WARNER, Okla. — Charles McGrew insists he's "not a hero."
But the Webbers Falls native and Warner resident was a vital part of the World War II effort as he "fixed airplanes and kept them flying" for the U.S. Navy.
"All I did was work and took advantage of my mechanical ability. I knew about nuts and bolts and all of that good stuff," he said. "I never considered myself important. I was just a worker who worked hard and put those airplanes back in the air."
As McGrew gets ready to celebrate his 96th birthday on Saturday, he looks back on his military life with plenty of memories. He entered the war in 1942, started going to gunnery school at Naval Air Station Cecil Field in Jacksonville, Florida, before being switched to the mechanical work in 1943.
He maintained the hope of getting to be part of the fighting.
"I guess they had a place for me somewhere else, and I didn't fuss with them," McGrew said. "If I shouldn't have been so mechanically inclined, I would've gotten to go where the fighting was going on. I really miss doing that. I had a mentality of getting a hold of those people and shooting them. But I know if it wasn't for me, those planes wouldn't have gotten off the ground.
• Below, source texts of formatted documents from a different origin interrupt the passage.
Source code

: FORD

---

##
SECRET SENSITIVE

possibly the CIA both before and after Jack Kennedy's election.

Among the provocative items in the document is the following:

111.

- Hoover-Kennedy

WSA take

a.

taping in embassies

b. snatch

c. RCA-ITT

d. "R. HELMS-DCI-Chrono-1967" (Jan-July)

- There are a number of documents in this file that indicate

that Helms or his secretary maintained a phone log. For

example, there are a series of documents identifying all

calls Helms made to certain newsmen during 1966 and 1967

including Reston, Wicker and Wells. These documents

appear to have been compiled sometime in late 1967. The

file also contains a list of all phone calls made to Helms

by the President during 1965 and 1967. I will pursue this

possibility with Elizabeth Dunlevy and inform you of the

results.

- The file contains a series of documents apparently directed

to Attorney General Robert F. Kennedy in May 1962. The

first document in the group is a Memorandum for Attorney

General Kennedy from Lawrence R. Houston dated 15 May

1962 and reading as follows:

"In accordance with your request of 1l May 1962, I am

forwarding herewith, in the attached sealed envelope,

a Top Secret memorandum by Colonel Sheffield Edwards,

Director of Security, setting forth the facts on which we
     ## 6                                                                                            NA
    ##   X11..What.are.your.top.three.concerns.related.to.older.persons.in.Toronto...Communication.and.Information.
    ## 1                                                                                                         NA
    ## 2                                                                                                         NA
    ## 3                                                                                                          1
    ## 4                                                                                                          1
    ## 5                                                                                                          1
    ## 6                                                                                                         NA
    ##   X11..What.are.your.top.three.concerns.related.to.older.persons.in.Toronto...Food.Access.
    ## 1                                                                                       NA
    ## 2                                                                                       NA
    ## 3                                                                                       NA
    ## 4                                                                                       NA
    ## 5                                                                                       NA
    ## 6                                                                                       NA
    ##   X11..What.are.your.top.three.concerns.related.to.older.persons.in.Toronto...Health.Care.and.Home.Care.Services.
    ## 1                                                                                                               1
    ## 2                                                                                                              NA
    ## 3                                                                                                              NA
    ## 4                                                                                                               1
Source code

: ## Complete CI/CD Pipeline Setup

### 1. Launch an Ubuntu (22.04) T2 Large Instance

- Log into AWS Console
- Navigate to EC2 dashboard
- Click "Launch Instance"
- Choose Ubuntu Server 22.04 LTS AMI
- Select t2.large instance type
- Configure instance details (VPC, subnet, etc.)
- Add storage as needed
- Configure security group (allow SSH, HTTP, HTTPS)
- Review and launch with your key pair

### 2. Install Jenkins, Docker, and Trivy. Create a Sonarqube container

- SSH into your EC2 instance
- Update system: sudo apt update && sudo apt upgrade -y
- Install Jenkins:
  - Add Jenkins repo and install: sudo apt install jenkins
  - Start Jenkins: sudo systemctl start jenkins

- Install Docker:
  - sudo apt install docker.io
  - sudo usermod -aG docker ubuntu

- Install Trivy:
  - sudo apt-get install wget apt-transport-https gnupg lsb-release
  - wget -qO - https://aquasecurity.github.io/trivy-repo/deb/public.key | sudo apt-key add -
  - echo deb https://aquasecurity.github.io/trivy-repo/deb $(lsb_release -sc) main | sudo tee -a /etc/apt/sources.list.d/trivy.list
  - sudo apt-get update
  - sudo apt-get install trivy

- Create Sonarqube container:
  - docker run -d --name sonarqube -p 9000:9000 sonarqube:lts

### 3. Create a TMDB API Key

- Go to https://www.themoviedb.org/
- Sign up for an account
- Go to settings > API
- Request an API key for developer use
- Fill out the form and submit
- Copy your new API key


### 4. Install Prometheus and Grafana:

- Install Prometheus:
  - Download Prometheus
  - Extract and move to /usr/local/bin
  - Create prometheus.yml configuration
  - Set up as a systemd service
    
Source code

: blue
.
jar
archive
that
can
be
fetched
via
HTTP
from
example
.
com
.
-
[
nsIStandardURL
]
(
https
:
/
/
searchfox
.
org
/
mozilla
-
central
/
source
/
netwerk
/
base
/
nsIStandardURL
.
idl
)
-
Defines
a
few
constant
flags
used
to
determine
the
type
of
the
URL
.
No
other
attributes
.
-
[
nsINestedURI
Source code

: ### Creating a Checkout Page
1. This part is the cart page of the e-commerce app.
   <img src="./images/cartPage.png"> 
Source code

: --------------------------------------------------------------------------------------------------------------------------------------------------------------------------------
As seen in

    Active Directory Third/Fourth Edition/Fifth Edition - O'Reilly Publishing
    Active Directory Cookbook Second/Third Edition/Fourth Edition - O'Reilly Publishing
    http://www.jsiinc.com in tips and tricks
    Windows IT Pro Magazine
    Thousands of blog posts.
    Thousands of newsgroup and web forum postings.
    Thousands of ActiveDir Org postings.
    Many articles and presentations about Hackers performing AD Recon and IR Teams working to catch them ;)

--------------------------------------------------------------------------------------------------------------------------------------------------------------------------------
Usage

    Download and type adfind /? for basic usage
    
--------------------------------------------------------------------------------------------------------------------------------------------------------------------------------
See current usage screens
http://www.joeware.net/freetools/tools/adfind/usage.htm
"I had the ability to fire machine guns in flight and hit a target. I even went to a pastor to volunteer to go into the war zone, but they wouldn't let me go. But I had a good military service."
McGrew considers himself an Okie because he and his family moved from Oklahoma to California during the Dust Bowl. He has a picture of his family when he was 16 years old. McGrew moved back to Oklahoma in 1945.
"I've loved every minute of it," he said.
Still, when McGrew, his family and friends gather at the Warner Senior Citizen Center on Eighth Street at 1-3 p.m. Saturday to celebrate his birthday, he looks back on his life and feels "blessed."
He said his wife of 73 years, Mary Louise, and his four daughters and their families are other blessings in his life. He even keeps a framed wall hanging in his home that he proudly shows to any visitor as it has photos of him while still in the Navy, and his wife, along with their marriage license.
"(Mary Louise) is the light of my life," he said. "She's had that dementia. I remember when I saw this little black-eye girl and I truly lost my heart. I wonder how I got here and through things. I didn't get lucky.
"I'm a firm believer that I've been blessed. I had good people to work with and good bosses. I've had a really good life."